The act was designed to allow the US to punish officials linked to Magnitsky’s death, but also authorises the US to sanction human rights offenders and ban them from entering the country.
Browder said he was seeking the support of senators and members of Congress to write a letter to the US Department of State with a list of names of specific lawyers, whose visas he felt ought to be taken away. He did not name the lawyers who might appear on the list.
Browder also argued that targeting oligarch-enablers such as lawyers and accountants would be an effective way of finding their money, at least half of which he said ultimately finds its way to Putin’s coffers, as part of the Kremlin’s pact with the oligarchs.
“There’s going to be a whole lot of smart law enforcement work looking at sanctions evasion now.

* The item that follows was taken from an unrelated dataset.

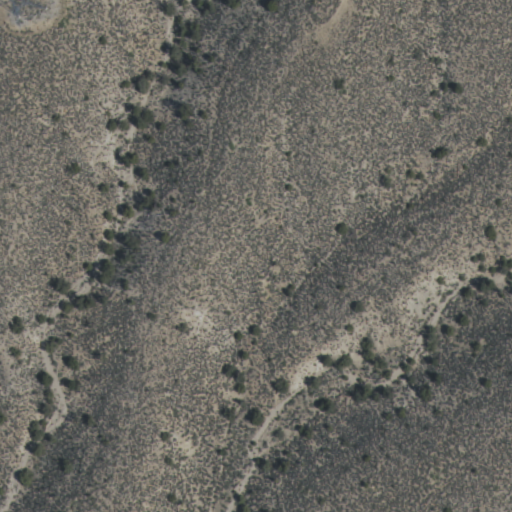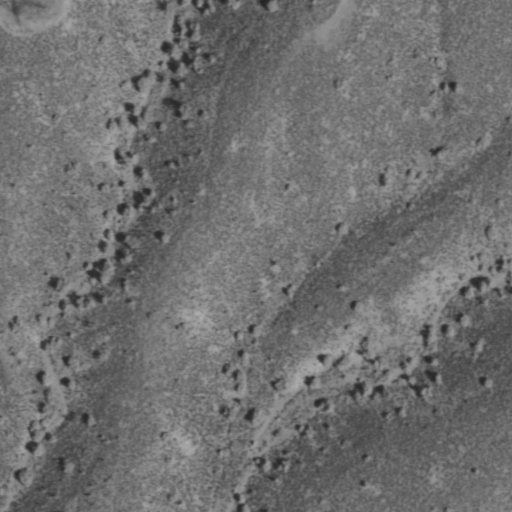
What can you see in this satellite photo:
road: (27, 26)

These people have been running circles around us in the past,” Browder said. “They have set up the most robust asset protection mechanisms with trustees, holding companies, nominees and proxies offshore.”
Finding the oligarchs’ money, he said, would be an “almost impossible task”. He said he would like to add an amendment to sanctions law to hold lawyers, accountants, bankers and other financial advisers liable – including possible prison time – if they are found to have created structures to evade sanctions.
“Very quickly the whole system would become very transparent,” he said.
Browder’s remarks follow his recent testimony before the Helsinki Commission, an independent body that consists of nine members of the US House, nine senators, and one member of the US state, defence and commerce departments. The commission is meant to help formulate policy in connection to the Organization for Security and Co-operation in Europe, and the hearing was focused on western “enablers” of Putin’s regime.
Among Browder’s recommendations in his testimony was for the US to create a list of law firms, PR firms and investigative firms involved in “enabling dictatorships and oligarchs to persecute journalists” and prohibiting the US government from doing business with those firms; canceling the visas of “foreign enablers”, enforcing rules in which lawyers and public relations firms are meant to disclose their work for foreign governments; and creating new laws to protect journalists from so-called SLAPP (strategic lawsuit against public participation) suits that are meant to intimidate the press.